Exemples de bonnes pratiques pour gérer l’augmentation des prix des matériaux de construction
L’augmentation du prix des matériaux incite les professionnels du bâtiment à la prudence ou à moderniser certaines de leurs pratiques
Optimiser les approvisionnements
Afin de mieux maîtriser l’augmentation des matériaux de construction, les professionnels peuvent :
- diversifier les sources d’approvisionnement ;
- mettre en concurrence les fournisseurs et négocier les conditions tarifaires, notamment en cas de grosse commande ;
- acheter au bon moment en cas d’anticipation d’une augmentation des prix (ce qui nécessite toutefois de disposer de la trésorerie et des capacités de stockage nécessaires) ;
- varier les types de matériaux utilisés en proposant aux clients des matériaux moins chers en fonction de la conjoncture.
Garantir l’encaissement des créances
Dans une période d’incertitude, il est important de s’assurer que le client est solvable avant d’accepter un chantier. Deux publics sont concernés :
- Les particuliers. N’hésitez pas à vous renseigner sur le mode de financement des travaux.
- Les professionnels. Veillez à consulter les comptes de l’entreprise s’ils sont disponibles afin de porter une appréciation sur sa solvabilité.
De plus, l’entreprise du BTP peut prévoir le versement d’acomptes ou d’avances forfaitaires. Cela lui permettra notamment d’acheter les matériaux nécessaires au chantier sans mobiliser sa trésorerie disponible ou avoir recours à un financement bancaire. C’est un plus dans un contexte d’augmentation des matériaux de construction.
Bon à savoir. Le client doit garantir à l’artisan le paiement des travaux quand ils excèdent 12 000 € HT. La garantie peut être le paiement direct par l’établissement de crédit ou une caution solidaire.
Il s’agit également de bien surveiller les délais de paiement. Pour les particuliers, il convient de le mentionner dans le devis et/ou les CGV. Il peut être demandé un paiement à réception de la facture (sous 8 jours). Pour les professionnels, le maximum est de 60 jours date de facture ou de 45 jours fin de mois. En cas de retard, l’application de pénalités de retard peut aussi être prévue.
Gérer le taux d’inflation des coûts matériaux : tout ce que vous devez savoir
Les nouvelles technologies peuvent-elles m’aider à maîtriser mes coûts de construction ?
Il existe en effet des outils qui peuvent être utiles dans un contexte d’inflation des matériaux de construction :
- La modélisation des informations du bâtiment (ou BIM – Building Information Modeling) est un outil qui permet de modéliser les bâtiments en 3 D. L’outil permet en particulier de prévoir la quantité exacte de matériaux nécessaires et d’estimer précisément le budget du projet de construction.

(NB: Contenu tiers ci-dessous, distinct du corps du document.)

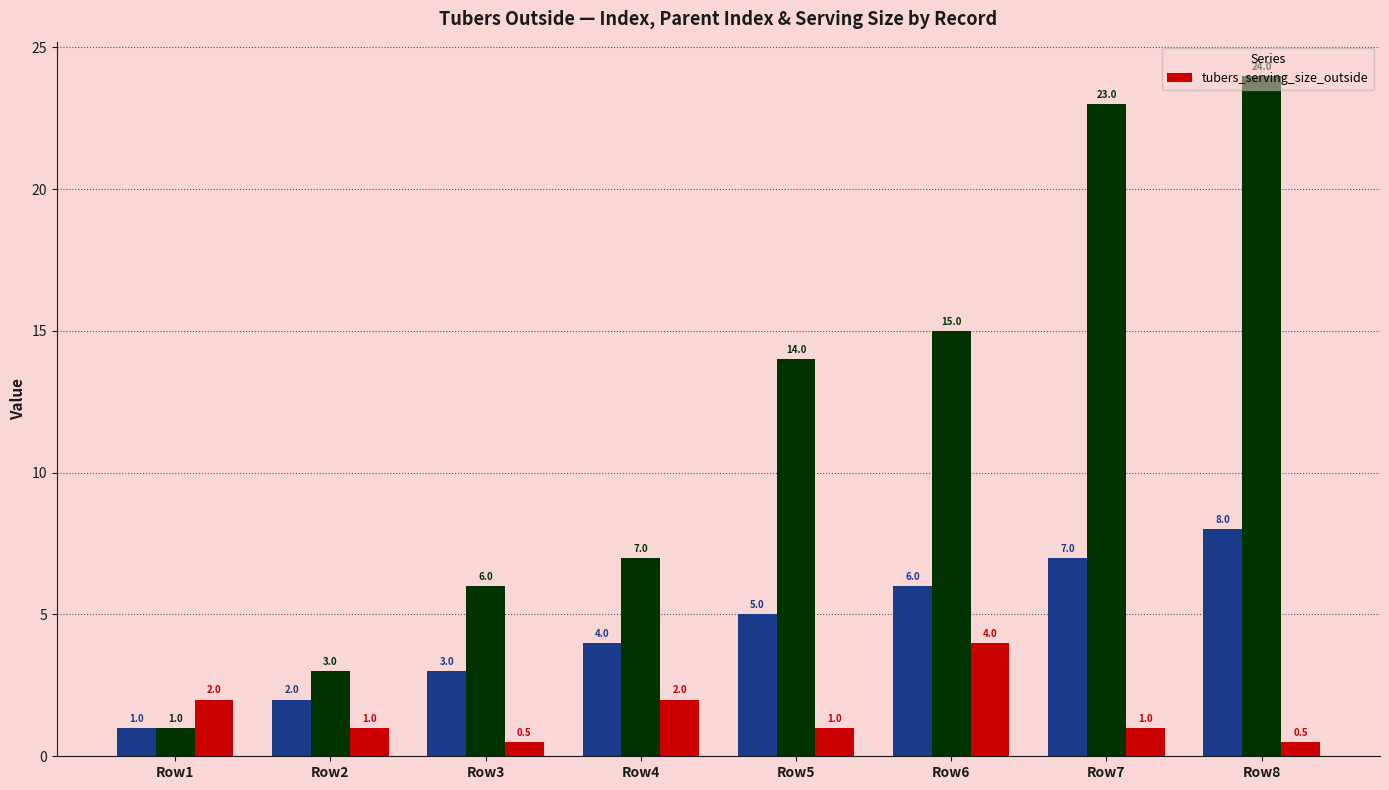

Reading left to right, what are all the values shown in this chart?

Row1=2.0	Row2=1.0	Row3=0.5	Row4=2.0	Row5=1.0	Row6=4.0	Row7=1.0	Row8=0.5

- Les logiciels de suivi des chantiers comme Vertuoza favorisent la maîtrise des opérations et du budget d’un chantier. Avec un meilleur suivi, vous fluidifiez l’exécution du chantier et anticipez les difficultés de toute nature.
Pourquoi utiliser une bibliothèque de prix travaux ?
La bibliothèque de prix travaux, ou base de prix travaux, est une base de données de référence pour le tarif des matériaux, des fournitures et de la main-d’œuvre dans le secteur du BTP. Il s’agit d’un outil mis à jour régulièrement qui vous aide à chiffrer précisément le montant des travaux. Vos devis sont ainsi calculés de manière fiable.